WASHINGTON — Donald Trump and Mitch McConnell reaffirmed their alliance of necessity in a raucous Rose Garden news conference Monday that also underscored their sharp differences. The garrulous president claimed they were longtime friends now closer than ever; the reserved Senate Republican leader allowed that they share goals and speak often.

Trump and McConnell appeared side by side for more than a half-hour, the president tossing off answers – sometimes mini-speeches – on all topics, while McConnell, disciplined as always, delivered brief, scholarly explanations about the legislative process and the risks to their party of nominating candidates who can’t win.

At various points, the president denounced the Russia-Trump campaign investigation, lauded himself for his record on judicial nominations, argued wrongly that “it took years for the Reagan administration to get taxes done,” and claimed that past presidents hadn’t necessarily contacted bereaved family members to mourn lost service members – before backtracking on that assertion when pressed.

In front of a hastily assembled White House press corps, Trump began his remarks by saluting McConnell and, as he described it, their longstanding friendship.

“We’re probably now closer than ever before,” the president proclaimed as McConnell grinned stiffly at his side. “My relationship with this gentleman is outstanding.”

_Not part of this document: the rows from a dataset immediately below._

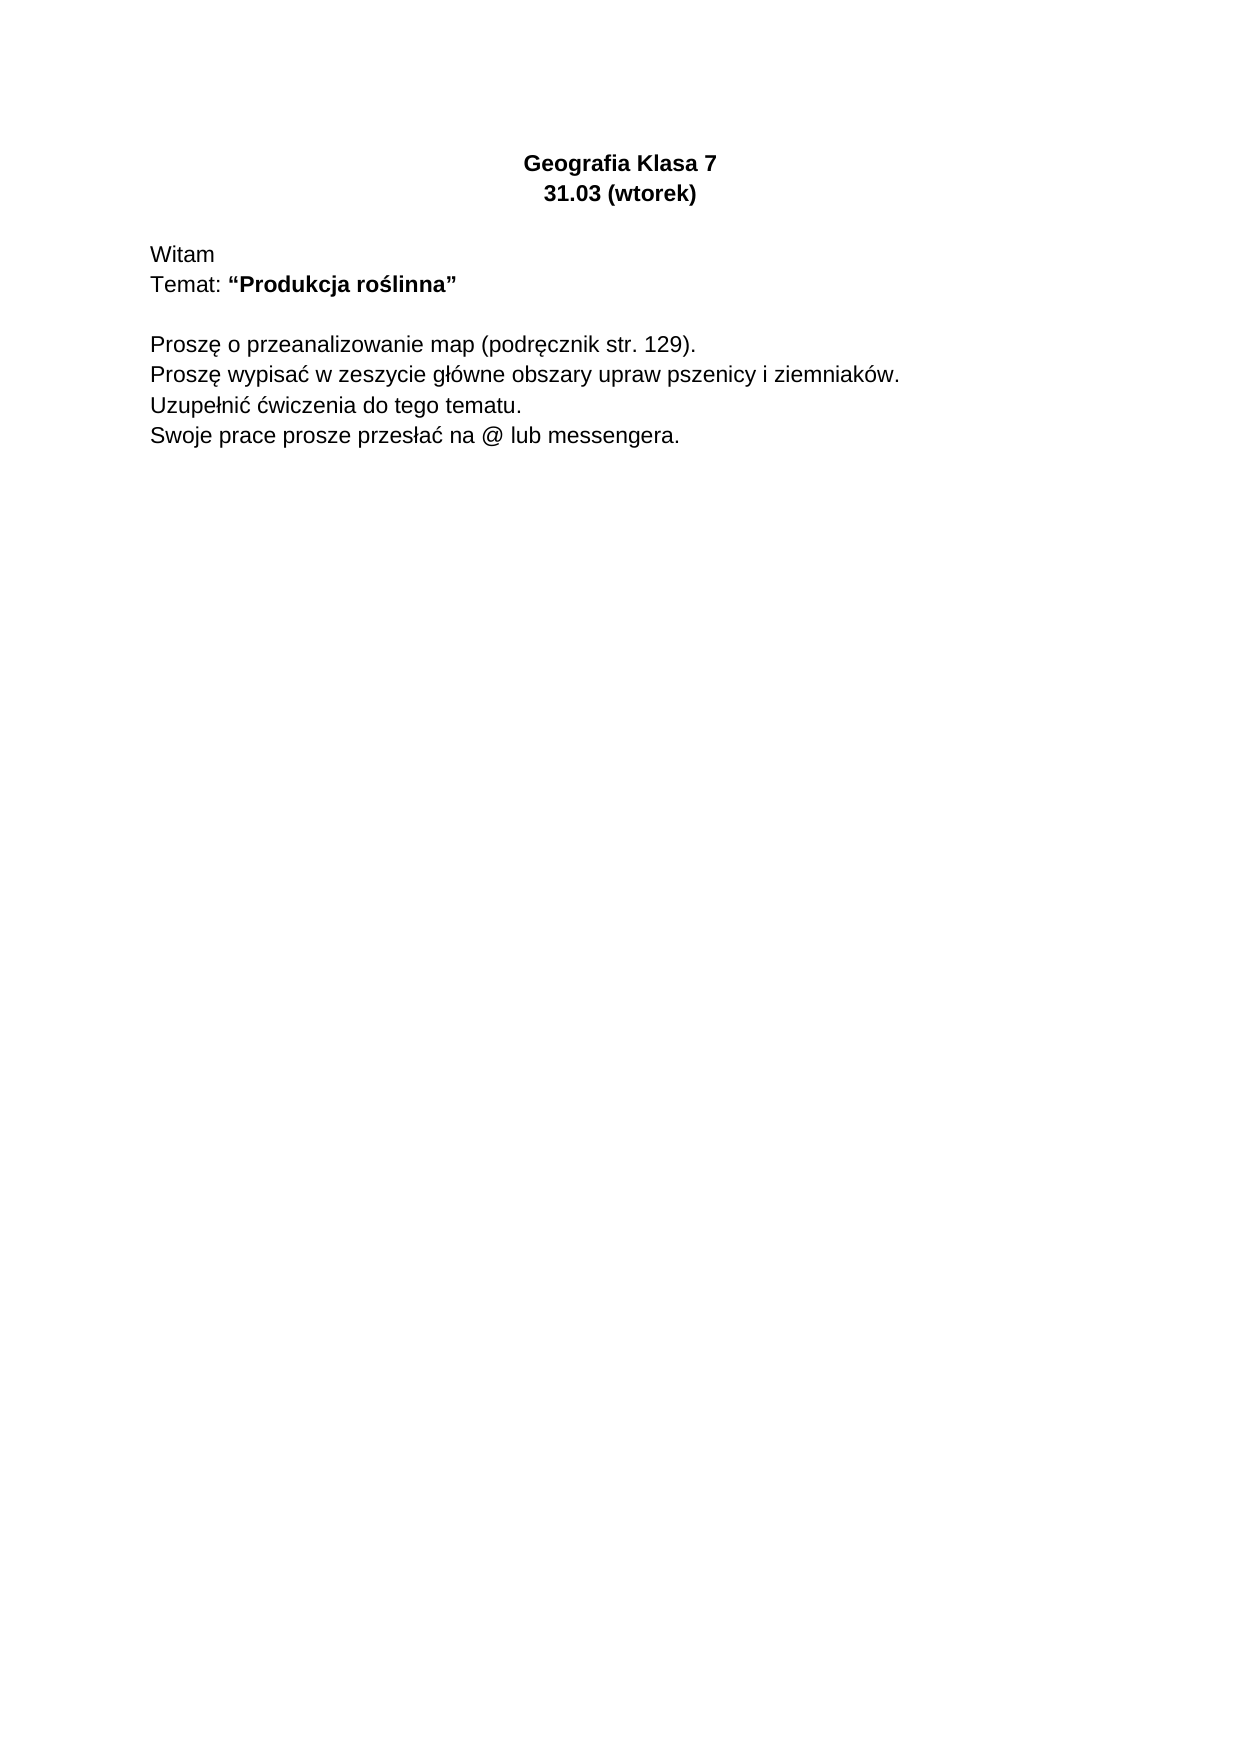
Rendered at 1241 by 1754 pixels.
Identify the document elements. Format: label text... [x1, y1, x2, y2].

text Proszę wypisać w zeszycie główne obszary upraw pszenicy i ziemniaków. [150, 361, 1090, 388]
text Temat: “Produkcja roślinna” [150, 271, 1090, 297]
text Geografia Klasa 7 [150, 150, 1090, 176]
text Witam [150, 241, 1090, 267]
text 31.03 (wtorek) [150, 180, 1090, 207]
text Uzupełnić ćwiczenia do tego tematu. [150, 392, 1090, 418]
text Proszę o przeanalizowanie map (podręcznik str. 129). [150, 331, 1090, 358]
text Swoje prace prosze przesłać na @ lub messengera. [150, 422, 1090, 448]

Trump’s former chief strategist, Steve Bannon, over the weekend declared all-out political war on the GOP establishment, including McConnell and incumbent Republican senators Bannon has deemed unsupportive of the president’s agenda. Trump said earlier Monday during a cabinet meeting that he “can understand fully how Steve Bannon feels” and even that some in the party “should be ashamed of themselves.” But he later suggested he might try to talk Bannon out of challenging some Senate Republicans whom McConnell has pledged to defend.

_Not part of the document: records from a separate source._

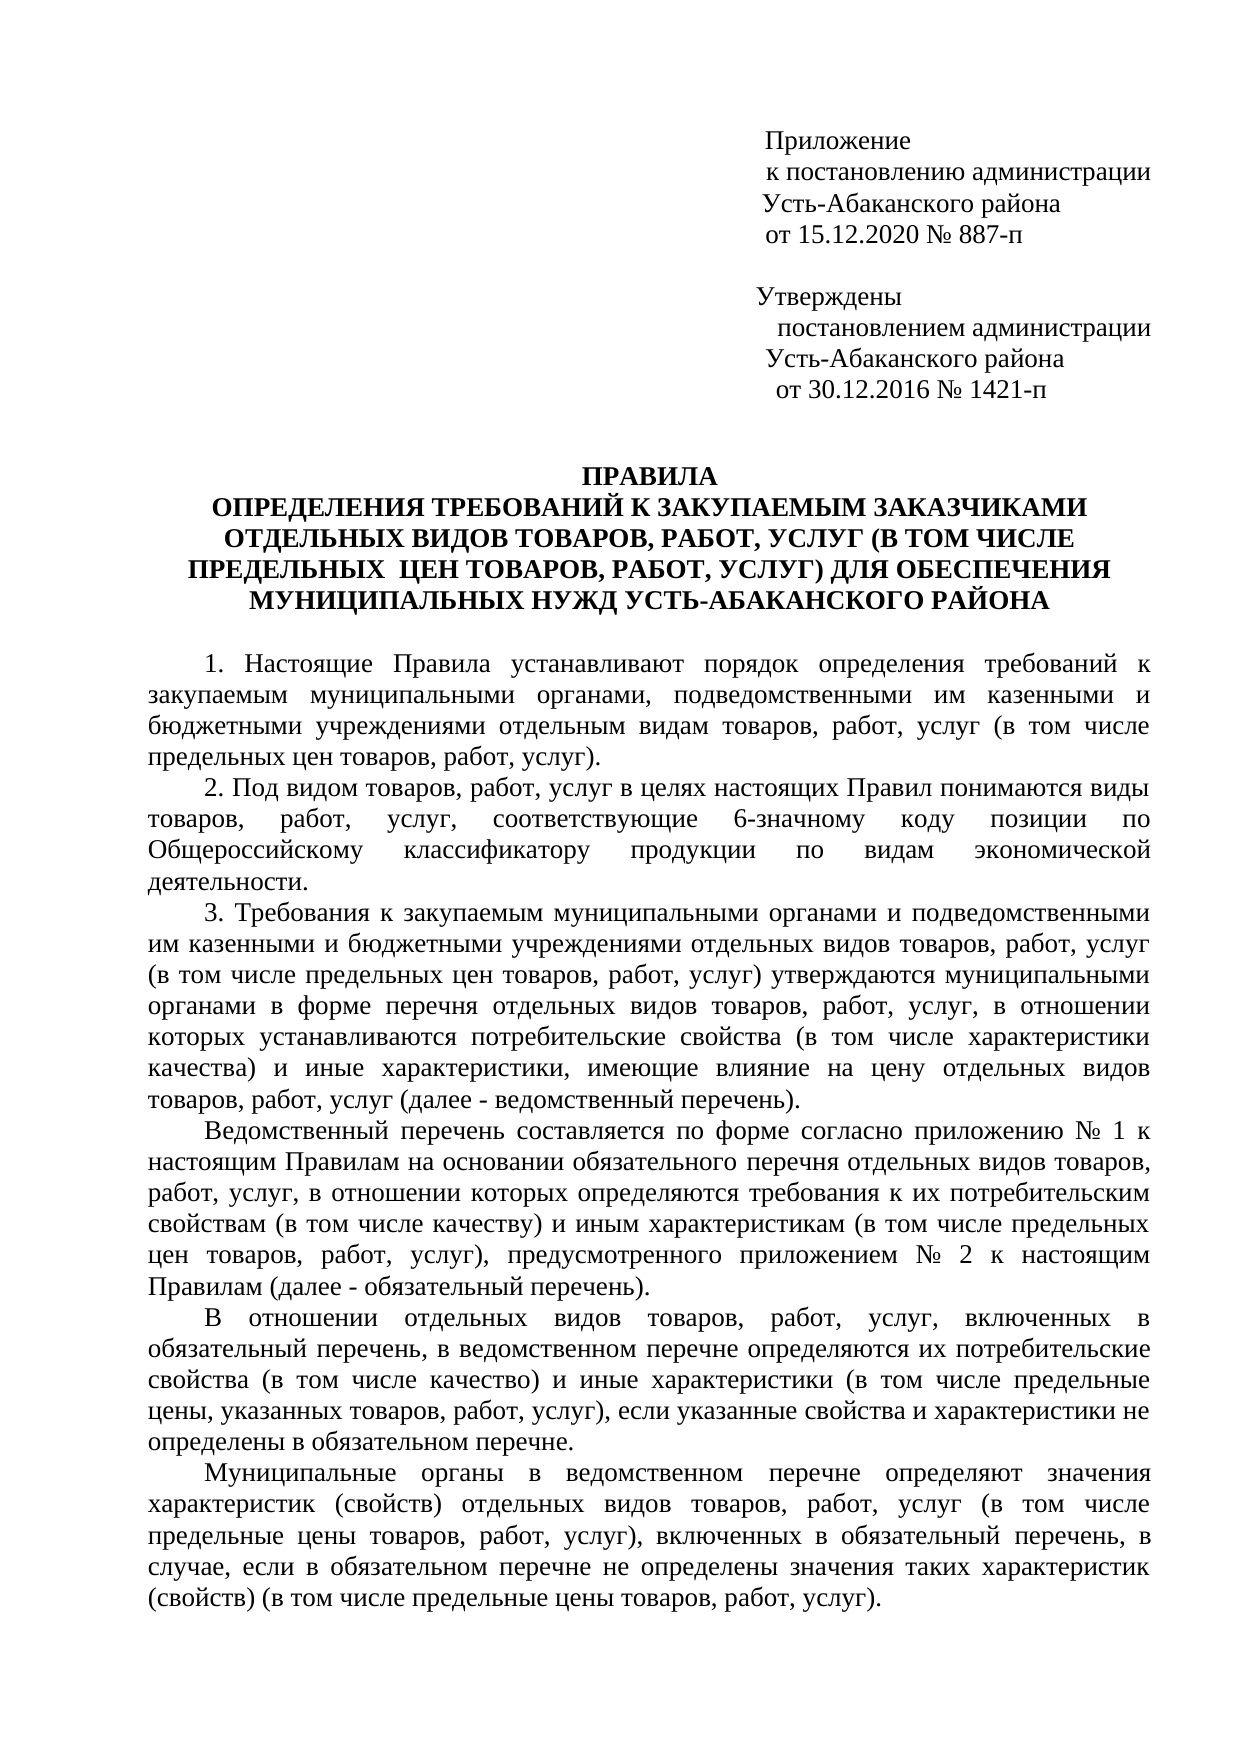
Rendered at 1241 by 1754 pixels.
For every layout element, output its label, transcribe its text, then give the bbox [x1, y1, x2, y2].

text 1. Настоящие Правила устанавливают порядок определения требований к закупаемым муниципальными органами, подведомственными им казенными и бюджетными учреждениями отдельным видам товаров, работ, услуг (в том числе предельных цен товаров, работ, услуг). [148, 647, 1152, 771]
text Муниципальные органы в ведомственном перечне определяют значения характеристик (свойств) отдельных видов товаров, работ, услуг (в том числе предельные цены товаров, работ, услуг), включенных в обязательный перечень, в случае, если в обязательном перечне не определены значения таких характеристик (свойств) (в том числе предельные цены товаров, работ, услуг). [148, 1456, 1152, 1612]
text 2. Под видом товаров, работ, услуг в целях настоящих Правил понимаются виды товаров, работ, услуг, соответствующие 6-значному коду позиции по Общероссийскому классификатору продукции по видам экономической деятельности. [148, 771, 1152, 896]
text Приложение [736, 124, 1152, 156]
text от 15.12.2020 № 887-п [589, 218, 1152, 249]
text к постановлению администрации [148, 156, 1152, 187]
text от 30.12.2016 № 1421-п [589, 373, 1152, 405]
text Усть-Абаканского района [589, 342, 1152, 373]
title ПРАВИЛА [148, 460, 1152, 491]
text Утверждены [148, 280, 1152, 311]
title ОПРЕДЕЛЕНИЯ ТРЕБОВАНИЙ К ЗАКУПАЕМЫМ ЗАКАЗЧИКАМИ ОТДЕЛЬНЫХ ВИДОВ ТОВАРОВ, РАБОТ, УСЛУГ (В ТОМ ЧИСЛЕ ПРЕДЕЛЬНЫХ ЦЕН ТОВАРОВ, РАБОТ, УСЛУГ) ДЛЯ ОБЕСПЕЧЕНИЯ МУНИЦИПАЛЬНЫХ НУЖД УСТЬ-АБАКАНСКОГО РАЙОНА [148, 491, 1152, 616]
text Усть-Абаканского района [589, 187, 1152, 218]
text постановлением администрации [148, 311, 1152, 342]
text 3. Требования к закупаемым муниципальными органами и подведомственными им казенными и бюджетными учреждениями отдельных видов товаров, работ, услуг (в том числе предельных цен товаров, работ, услуг) утверждаются муниципальными органами в форме перечня отдельных видов товаров, работ, услуг, в отношении которых устанавливаются потребительские свойства (в том числе характеристики качества) и иные характеристики, имеющие влияние на цену отдельных видов товаров, работ, услуг (далее - ведомственный перечень). [148, 896, 1152, 1114]
text Ведомственный перечень составляется по форме согласно приложению № 1 к настоящим Правилам на основании обязательного перечня отдельных видов товаров, работ, услуг, в отношении которых определяются требования к их потребительским свойствам (в том числе качеству) и иным характеристикам (в том числе предельных цен товаров, работ, услуг), предусмотренного приложением № 2 к настоящим Правилам (далее - обязательный перечень). [148, 1114, 1152, 1301]
text В отношении отдельных видов товаров, работ, услуг, включенных в обязательный перечень, в ведомственном перечне определяются их потребительские свойства (в том числе качество) и иные характеристики (в том числе предельные цены, указанных товаров, работ, услуг), если указанные свойства и характеристики не определены в обязательном перечне. [148, 1301, 1152, 1456]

Trump’s change in tone suggested that McConnell, whose allies regularly battle Bannon, might have talked Trump into intervening.

McConnell took the opportunity to lay out, for the public and for the audience of one standing beside him, why he and GOP allies work to protect Senate incumbents. He argued that some conservative Republicans nominated in the 2010 and 2012 cycles didn’t win because they weren’t able to “appeal to a broader electorate in the general election.”

“You have to nominate people who can actually win, because winners make policy and losers go home,” McConnell said.

Trump briefly pursed his lips as McConnell made those remarks, then took a question on another topic.

Bannon, meanwhile, didn’t back down. “Senator McConnell and the GOP Establishment have ‘sown the wind – now they reap the whirlwind,”‘ he said.